New York Daily News

 May 18, 2017, 4:56 PM

  

 

Hispanic cops to boycott Puerto Rican Day Parade over honors for deadly NYC bomber

BY LEONARD GREENE

Puerto Rican nationalist Oscar López Rivera gestures to supporters in San Juan as he is released from home confinement after 36 years in federal custody.  (CARLOS GIUSTI/AP)

A group representing Hispanic police officers will boycott next month's Puerto Rican Day Parade to protest a decision by organizers to honor a controversial nationalist jailed for his connection to a string of deadly bombings.

While Oscar López Rivera is seen as a hero in some circles, he is still regarded as a terrorist by others, including many cops who hold him and his Puerto Rican independence group responsible for the 1975 bombing at Fraunces Tavern in lower Manhattan that killed four people.

"After careful consideration and discussions with several unions, the NYPD Hispanic Society executive board, executive advisory board, trustees and members have made a conscientious decision to not participate in the 2017 National Puerto Rican Day Parade," the police group said in a statement.

"We support the NYPD members who were seriously injured and the families of the innocent people who lost their lives during these attacks throughout the United States and in our city. We took an oath to protect and serve the people. Unfortunately, this year's views and values of the National Puerto Rican Day Parade committee do not conform with the society's mission of promoting peace and unity."

López Rivera, 74, was a prominent member of the Puerto Rican independence group Fuerzas Armadas de Liberación Nacional (FALN) in the 1970s and early 1980s — when the group claimed responsibility for more than a hundred bombings at government buildings, banks, restaurants and stores in New York, Chicago and other cities.

López Rivera was freed from house arrest Wednesday after former President Barack Obama commuted his sentence in January. He spent 36 years in federal custody.

Lopez, a Vietnam War veteran who moved from Puerto Rico to Chicago as a child, was not convicted of any role in the bombings that killed six people and injured scores, but those who lost loved ones hold him responsible.

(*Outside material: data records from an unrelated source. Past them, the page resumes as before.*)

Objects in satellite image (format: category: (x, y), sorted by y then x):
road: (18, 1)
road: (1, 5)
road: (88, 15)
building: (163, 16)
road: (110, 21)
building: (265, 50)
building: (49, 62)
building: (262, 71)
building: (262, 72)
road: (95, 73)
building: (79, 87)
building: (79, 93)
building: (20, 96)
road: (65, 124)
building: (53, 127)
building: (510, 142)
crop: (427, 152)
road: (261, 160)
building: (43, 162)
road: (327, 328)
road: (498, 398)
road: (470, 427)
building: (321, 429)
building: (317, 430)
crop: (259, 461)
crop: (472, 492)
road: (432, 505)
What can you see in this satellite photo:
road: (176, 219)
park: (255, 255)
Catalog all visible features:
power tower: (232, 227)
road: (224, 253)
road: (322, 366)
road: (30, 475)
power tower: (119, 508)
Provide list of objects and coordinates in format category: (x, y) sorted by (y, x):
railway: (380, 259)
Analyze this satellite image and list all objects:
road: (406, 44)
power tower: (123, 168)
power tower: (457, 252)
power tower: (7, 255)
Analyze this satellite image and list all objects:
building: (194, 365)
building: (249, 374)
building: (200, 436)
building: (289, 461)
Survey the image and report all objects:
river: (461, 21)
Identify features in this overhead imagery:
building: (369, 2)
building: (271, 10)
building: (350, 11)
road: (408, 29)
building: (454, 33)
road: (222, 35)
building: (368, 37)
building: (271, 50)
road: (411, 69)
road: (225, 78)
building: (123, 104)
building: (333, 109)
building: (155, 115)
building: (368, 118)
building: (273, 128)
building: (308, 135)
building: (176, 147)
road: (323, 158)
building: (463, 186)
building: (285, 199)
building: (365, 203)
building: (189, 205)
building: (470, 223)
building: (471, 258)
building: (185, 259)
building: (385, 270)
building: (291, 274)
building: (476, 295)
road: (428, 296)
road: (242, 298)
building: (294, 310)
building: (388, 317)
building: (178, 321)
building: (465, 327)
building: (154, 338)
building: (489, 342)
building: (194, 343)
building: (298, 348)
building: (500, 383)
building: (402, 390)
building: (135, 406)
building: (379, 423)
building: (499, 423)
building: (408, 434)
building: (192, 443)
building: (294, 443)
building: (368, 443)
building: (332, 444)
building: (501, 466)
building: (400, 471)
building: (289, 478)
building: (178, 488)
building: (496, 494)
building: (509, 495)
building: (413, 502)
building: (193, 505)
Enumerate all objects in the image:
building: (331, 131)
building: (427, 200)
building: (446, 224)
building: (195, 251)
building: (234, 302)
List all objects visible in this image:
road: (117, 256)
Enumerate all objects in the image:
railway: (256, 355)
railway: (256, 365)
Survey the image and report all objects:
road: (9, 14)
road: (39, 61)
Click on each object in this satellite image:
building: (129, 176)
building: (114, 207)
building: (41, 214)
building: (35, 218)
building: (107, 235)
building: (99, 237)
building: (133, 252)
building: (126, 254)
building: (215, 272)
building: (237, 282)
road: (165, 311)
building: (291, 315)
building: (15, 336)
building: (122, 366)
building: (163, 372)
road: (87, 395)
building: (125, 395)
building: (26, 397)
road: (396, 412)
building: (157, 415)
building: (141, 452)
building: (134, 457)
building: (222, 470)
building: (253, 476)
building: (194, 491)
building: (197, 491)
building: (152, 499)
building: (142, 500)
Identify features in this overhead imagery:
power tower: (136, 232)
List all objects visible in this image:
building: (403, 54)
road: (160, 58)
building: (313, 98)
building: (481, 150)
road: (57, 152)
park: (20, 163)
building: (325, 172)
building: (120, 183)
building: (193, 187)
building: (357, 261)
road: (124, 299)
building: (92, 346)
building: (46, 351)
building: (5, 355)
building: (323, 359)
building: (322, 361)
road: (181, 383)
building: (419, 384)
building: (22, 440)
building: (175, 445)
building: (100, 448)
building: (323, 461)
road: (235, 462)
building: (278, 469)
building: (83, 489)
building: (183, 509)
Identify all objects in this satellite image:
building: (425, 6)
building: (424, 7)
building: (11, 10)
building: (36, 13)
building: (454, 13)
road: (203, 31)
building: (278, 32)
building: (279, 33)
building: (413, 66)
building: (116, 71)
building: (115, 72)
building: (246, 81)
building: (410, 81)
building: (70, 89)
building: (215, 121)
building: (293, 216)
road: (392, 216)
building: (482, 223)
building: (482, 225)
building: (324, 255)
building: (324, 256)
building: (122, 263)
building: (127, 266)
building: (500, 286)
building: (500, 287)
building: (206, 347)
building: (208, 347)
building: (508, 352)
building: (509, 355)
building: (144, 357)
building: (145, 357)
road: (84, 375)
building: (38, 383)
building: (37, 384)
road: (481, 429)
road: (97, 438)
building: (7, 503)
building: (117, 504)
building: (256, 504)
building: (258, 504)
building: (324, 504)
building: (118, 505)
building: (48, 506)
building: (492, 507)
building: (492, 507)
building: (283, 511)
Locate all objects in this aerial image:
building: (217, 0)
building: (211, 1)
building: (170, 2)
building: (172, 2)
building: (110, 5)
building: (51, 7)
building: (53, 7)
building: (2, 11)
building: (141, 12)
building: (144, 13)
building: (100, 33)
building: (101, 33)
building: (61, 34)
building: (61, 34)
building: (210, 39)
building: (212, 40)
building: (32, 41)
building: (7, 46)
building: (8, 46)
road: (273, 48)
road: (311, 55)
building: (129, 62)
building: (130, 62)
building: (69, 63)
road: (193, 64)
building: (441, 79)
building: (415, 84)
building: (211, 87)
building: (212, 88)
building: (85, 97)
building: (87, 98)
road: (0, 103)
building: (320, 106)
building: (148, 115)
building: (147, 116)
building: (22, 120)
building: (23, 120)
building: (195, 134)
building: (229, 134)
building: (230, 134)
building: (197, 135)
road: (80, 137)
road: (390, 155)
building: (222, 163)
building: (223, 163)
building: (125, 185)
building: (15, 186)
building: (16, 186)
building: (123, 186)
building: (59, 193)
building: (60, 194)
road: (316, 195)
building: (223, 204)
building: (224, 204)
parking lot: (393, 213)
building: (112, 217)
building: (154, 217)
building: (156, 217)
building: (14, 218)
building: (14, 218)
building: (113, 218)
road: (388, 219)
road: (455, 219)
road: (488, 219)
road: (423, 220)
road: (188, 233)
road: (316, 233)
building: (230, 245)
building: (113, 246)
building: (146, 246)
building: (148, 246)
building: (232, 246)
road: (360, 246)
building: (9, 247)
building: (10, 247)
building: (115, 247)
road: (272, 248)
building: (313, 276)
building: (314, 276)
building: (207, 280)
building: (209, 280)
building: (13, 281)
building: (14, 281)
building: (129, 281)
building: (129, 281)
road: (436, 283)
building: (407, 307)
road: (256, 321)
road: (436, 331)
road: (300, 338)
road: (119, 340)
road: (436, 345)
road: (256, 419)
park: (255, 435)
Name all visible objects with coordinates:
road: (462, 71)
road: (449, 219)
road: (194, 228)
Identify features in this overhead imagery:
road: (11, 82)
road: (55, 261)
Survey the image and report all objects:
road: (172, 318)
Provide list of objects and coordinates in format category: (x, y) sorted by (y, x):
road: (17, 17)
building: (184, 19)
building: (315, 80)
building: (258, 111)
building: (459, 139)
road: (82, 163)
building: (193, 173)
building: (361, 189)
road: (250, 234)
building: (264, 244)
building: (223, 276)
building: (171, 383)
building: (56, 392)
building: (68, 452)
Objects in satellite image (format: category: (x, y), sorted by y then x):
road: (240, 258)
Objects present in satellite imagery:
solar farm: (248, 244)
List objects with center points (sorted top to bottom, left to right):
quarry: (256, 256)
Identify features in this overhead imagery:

He is expected to travel to Manhattan in the coming weeks to be honored at the 60th annual National Puerto Rican Day Parade on June 11.

Organizers have generated controversy by designating López Rivera the parade's first "National Freedom Hero".

Organizers said his participation is "not an endorsement of the history that led to his arrest," but rather "a recognition of a man and a nation's struggle for sovereignty,"

Not everyone agrees.

Performers march in 2015’s Puerto Rican Day Parade.  (JAMES KEIVOM/NEW YORK DAILY NEWS)

"The annual Puerto Rican Day Parade is a magnificent celebration of a proud heritage shared by New Yorkers and police officers alike," said Police Benevolent Association President Patrick Lynch.

"Honoring a remorseless terrorist who refuses to condemn acts of violence effectively steals the parade from the good and honorable people who are proud of their Puerto Rican heritage. We must remember the terrible injuries sustained by police officers Angel Poggi and Rocco Pascarello and detectives Richard Pastorella and Anthony Seft. It is simply wrong to honor a man who is responsible for so much death, destruction and injury."